Frog cartoonFelt grand enough after dinner last night at Turtle Island Cafe, but awoke this morning feeling like I was drowning. Nightmare? No, I was actually struggling to catch my breath. Seems that my lungs were suddenly extremely congested. And my ears and nose.

So… I took my vorpal sword in hand (read Dayquil) and dealt the beast a few quick blows. Deft swordsmanship and plenty of hot tea subdued the bronchial beast marginally, and I set about adapting my day. I bowed out of a monthly writing group this afternoon and a public reading of Karen Lewis’ play The Perfect Wife held at The Depot Theatre.

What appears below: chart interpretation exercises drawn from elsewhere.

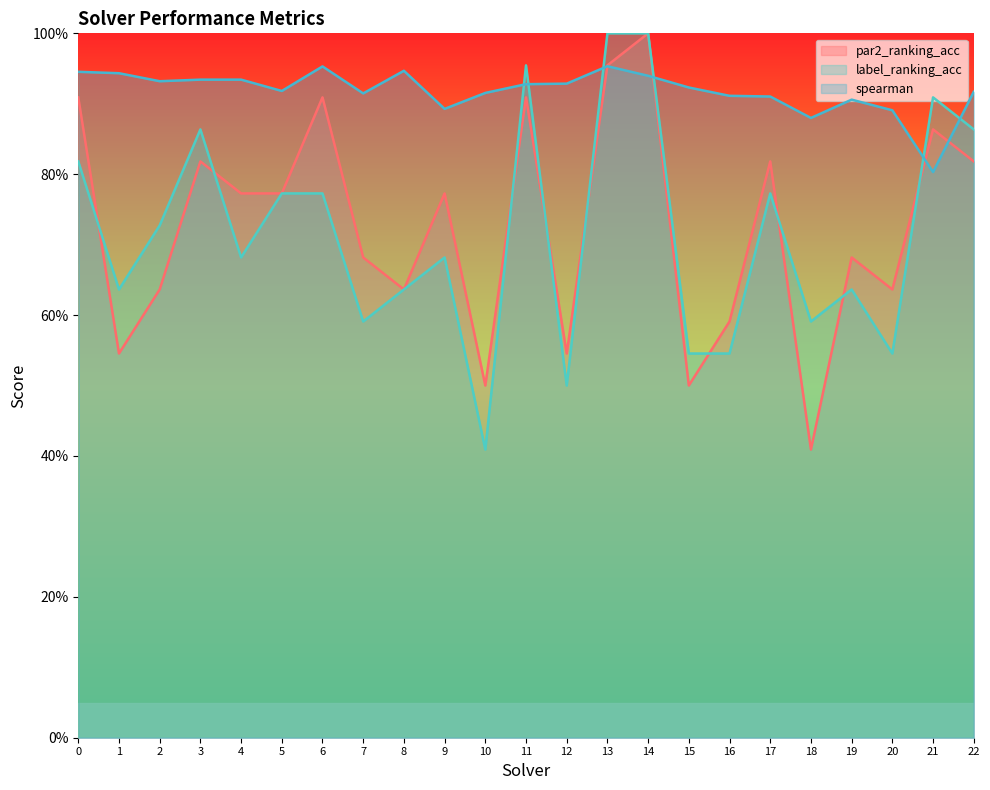

How many interior local peaks does the par2_ranking_acc series have?

8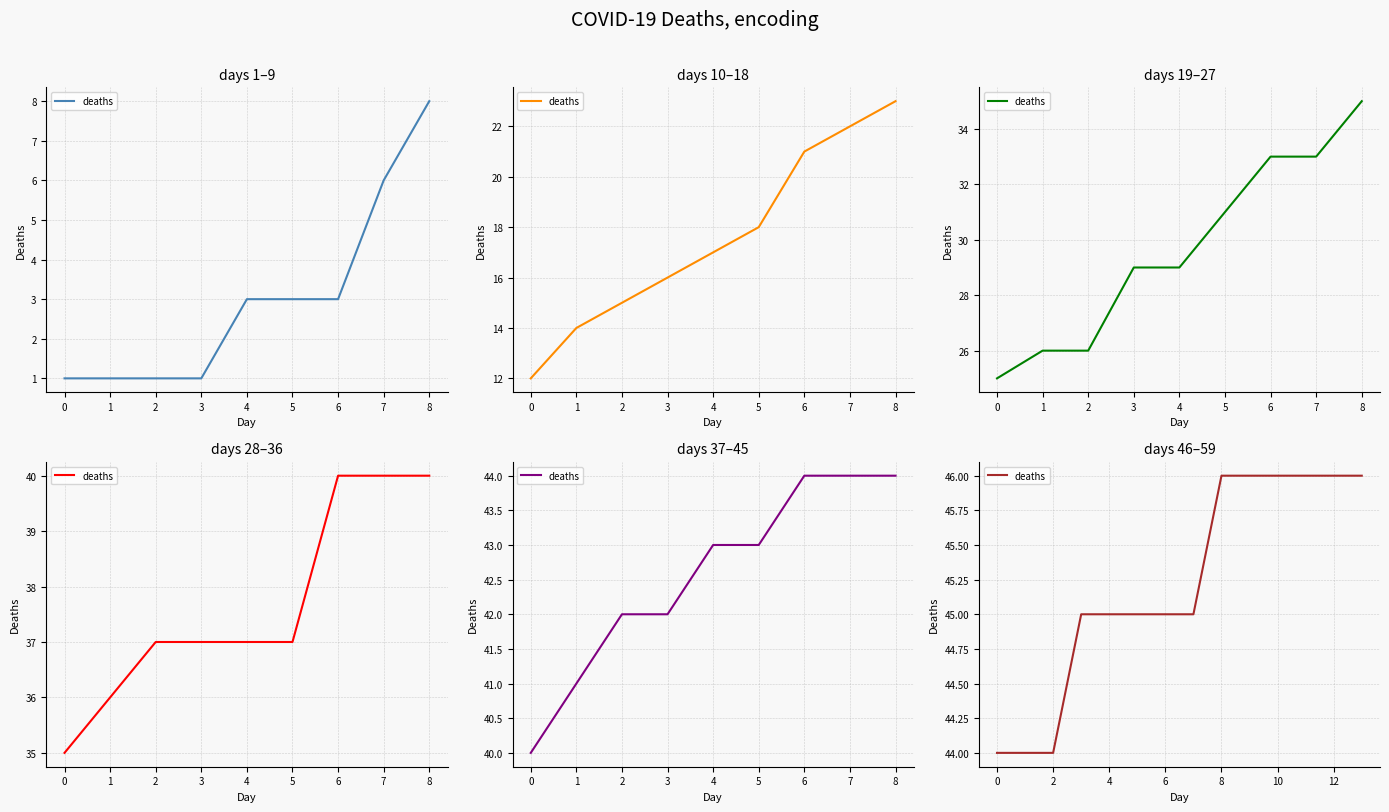

What is the difference between the maximum and minimum values?

2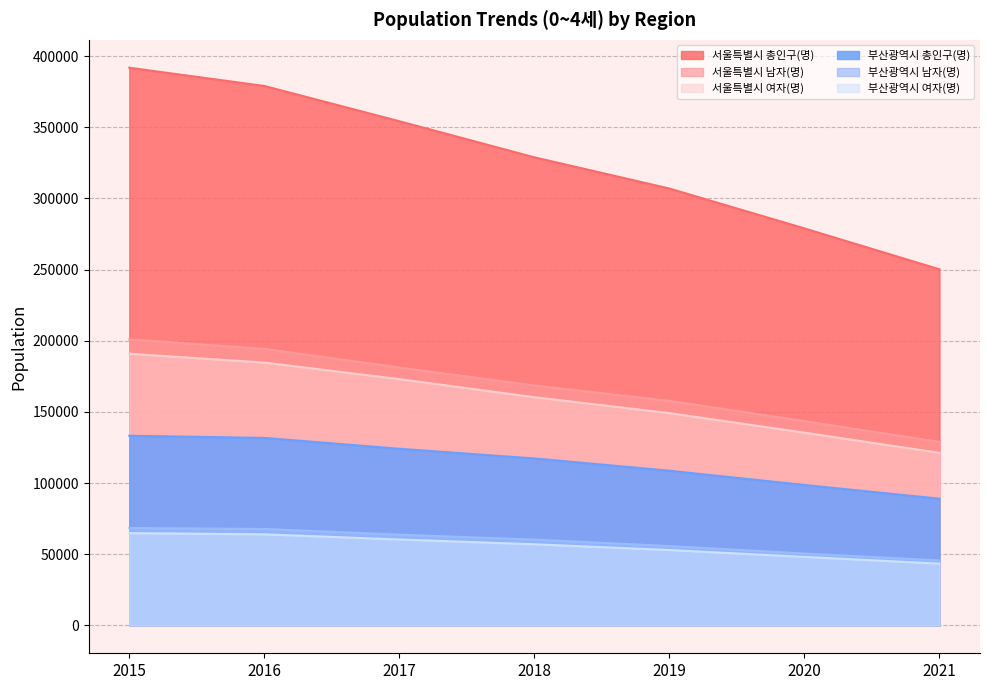

What is the total value across all series at 2019?

831102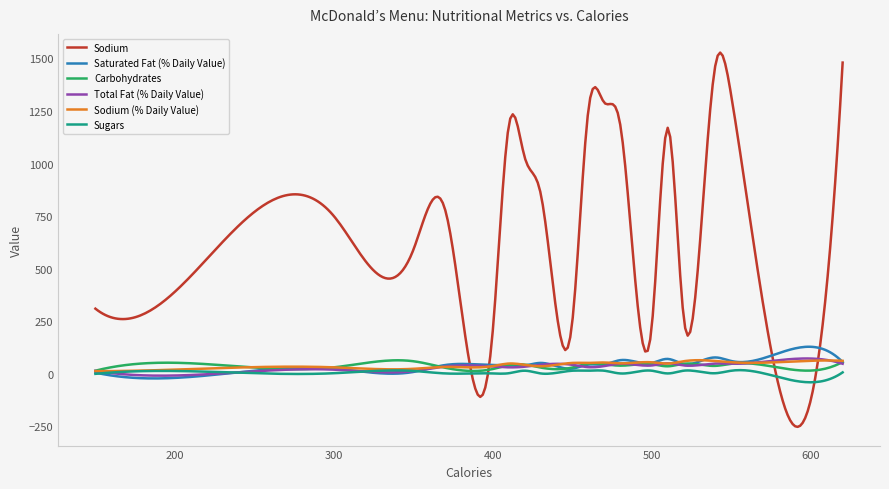

In Saturated Fat (% Daily Value), how many points are higher than both neighbors (excluding endpoints)?

8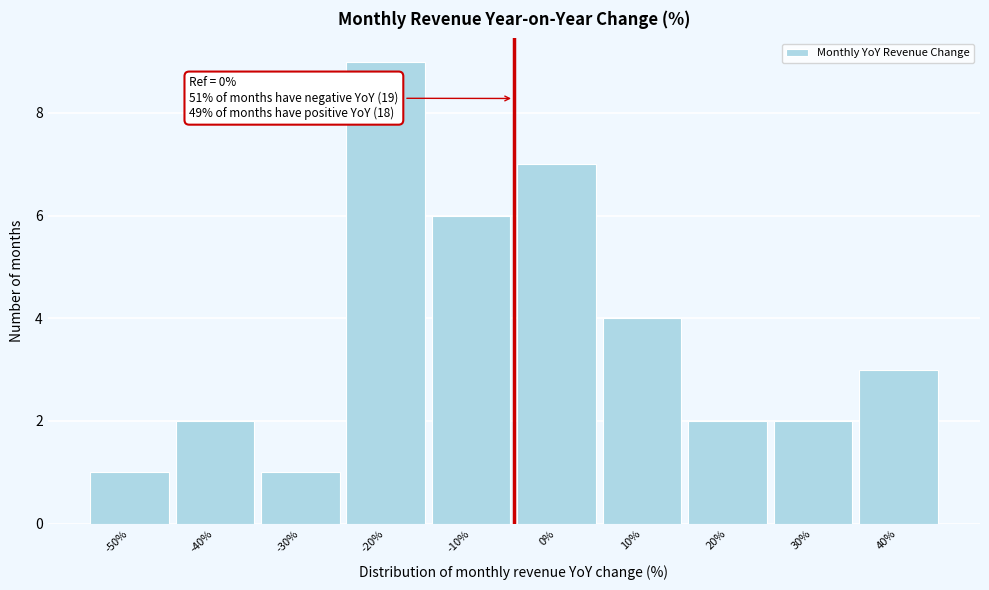

Reading right to left, extract all data points from this chart.

3	2	2	4	7	6	9	1	2	1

That was the bad news. The good news? As an almost forty year old who’s voice neglected to drop the desired octave at puberty, I’ve long envied those radio announcer baritones and basses who can make a snippet from the AP or the weather report sound like chocolate melting over a candle. Today was my moment of glory. Struggling to catch my breath all day, I’ve nevertheless hummed and sung myself hoarse, hitting notes that I’ve never hit before and will probably never hit again. Joy! Griffin, my almost three old Labrador Retriever keeps cocking his head and wondering when his “momma” is coming home from Charleston to restore a little normalcy. That’s right, my bride joined John Davis (@trekeast) last Thursday for a paddling leg of his epic 4,000 mile human powered adventure. But more on that in a moment.

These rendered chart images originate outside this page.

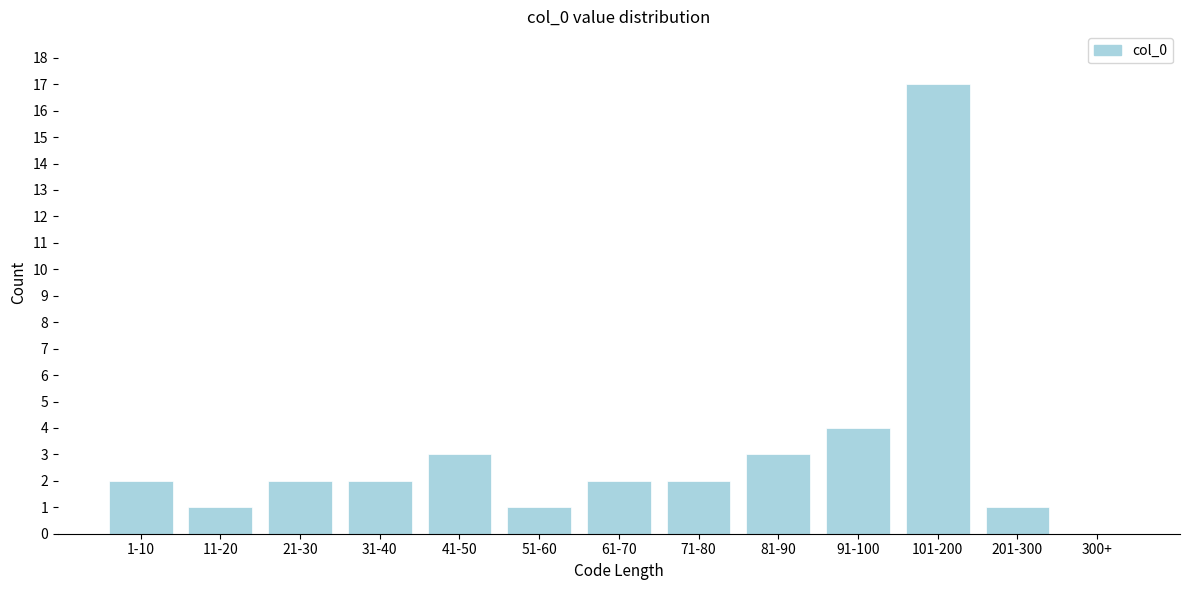

Reading left to right, what are all the values shown in this chart?

1-10=2	11-20=1	21-30=2	31-40=2	41-50=3	51-60=1	61-70=2	71-80=2	81-90=3	91-100=4	101-200=17	201-300=1	300+=0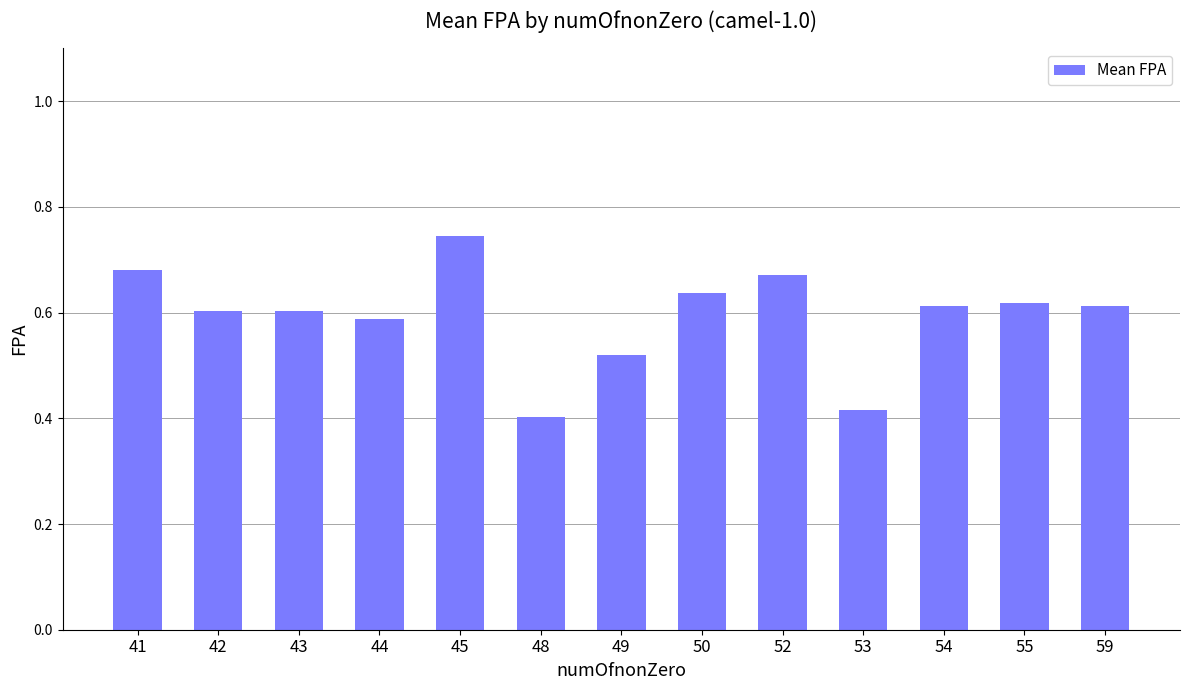

Count the values in the range 0 to 1.

13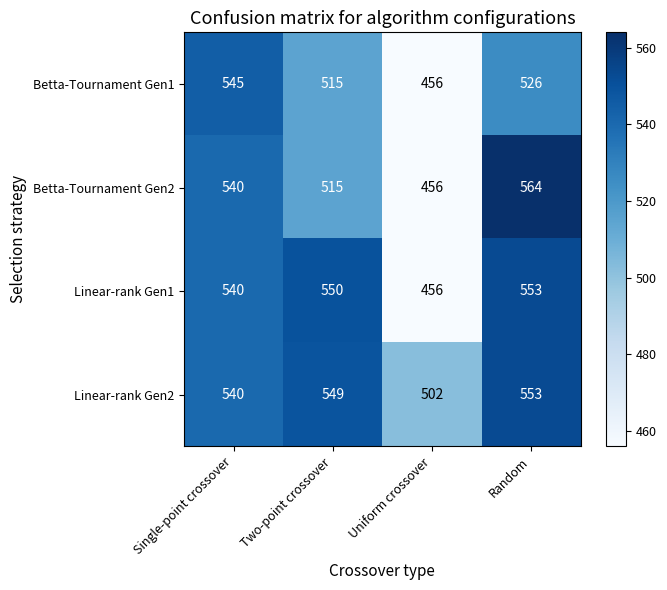

Reading right to left, transcribe all the data shown in this chart.

Betta-Tournament Gen1: 526	456	515	545
Betta-Tournament Gen2: 564	456	515	540
Linear-rank Gen1: 553	456	550	540
Linear-rank Gen2: 553	502	549	540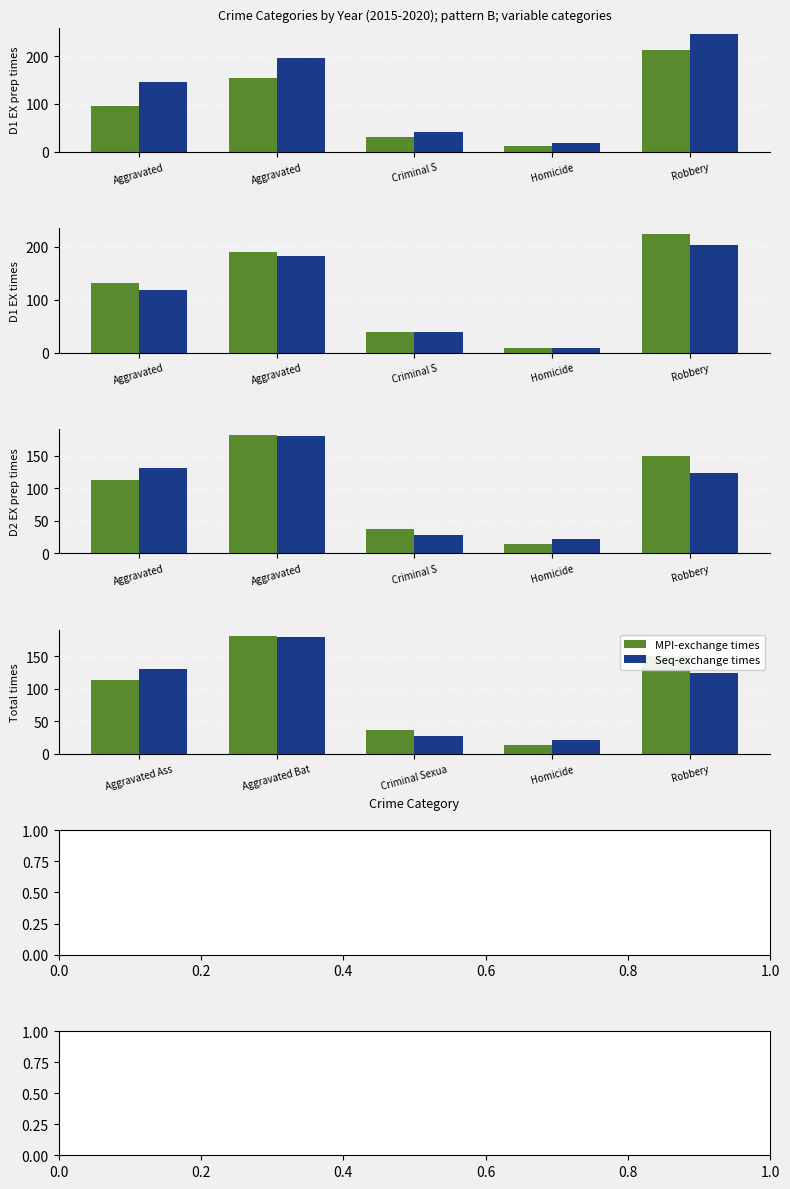

Where is Seq-exchange times nearest to the value 101?

Robbery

First, I’d like to back up. What’s up with the title of this blog post, you’re probably wondering. What’s this about Sunday supper? Good question! Silly title really. Probably smorgasboard would have made more sense. Or digest. But enough with the food references. Basically today’s post is what might have been the conversation around the table if we were sitting down to catch up over a slow Sunday supper. Make sense?

Okay, so that’s the title, but what about the silly frog? That was a quick doodle that I made this morning after figuring out what was going on with my breathing and funny voice. Actually, it’s more than that. It’s a hat tip to Hugh MacLeod (@gapingvoid) who’s book Evil Plans has entertained and inspired me over the last couple of days as much for the quirky-but-clever cartoons as the simple message he drives home with miniature sound bite chapters.

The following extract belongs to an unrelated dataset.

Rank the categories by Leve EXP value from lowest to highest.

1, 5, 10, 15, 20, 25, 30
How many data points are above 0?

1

Everybody needs an Evil Plan. Everybody needs that crazy, out-there idea that allows them to actually start doing something they love, doing something that matters… Every person who ever managed to do this, every person who managed to escape the cubicle farm and start doing something interesting and meaningful, started off with their own Evil Plan. And yeah, pretty much everyone around them — friends, family, colleagues — thought they were nuts.” (Hugh MacLeod, Evil Plans)

It isn’t rocket science, nor does it pretend to be. After all, a book that relies as much on cartoons as prose to make a point isn’t about pretence and pontificating. It’s accessible and lighthearted. And following close on the heels of Guy Kawasaki‘s (@guykawasakiEnchantment and Seth Godin‘s (@thisissethsblogPoke the Box I fell surrounded by kindred spirits: initiators, starters, creators, shippers, adventurers.

If there were more hours in the day, the week, I’d dish up quick reviews of all three of these books. Don’t count on it. Instead, read them yourself. Quickly. They’re all available digitally, and both Enchantment and Poke the Box are available as audiobooks too. Perfect for the car or the gym! Evil Plans doesn’t really lend itself to audio with all of those terrific cartoons, but I bet MacLeod could pull off one heck of a Vook

In other news, yesterday’s “Loquacious Flaneur” continues to evolve, so I’ll wrap up and curate a few last tweets before taking my vorpal sword in hand (read Nyquil) and dealing the bronchial beast a few last blows before surrendering to sleep!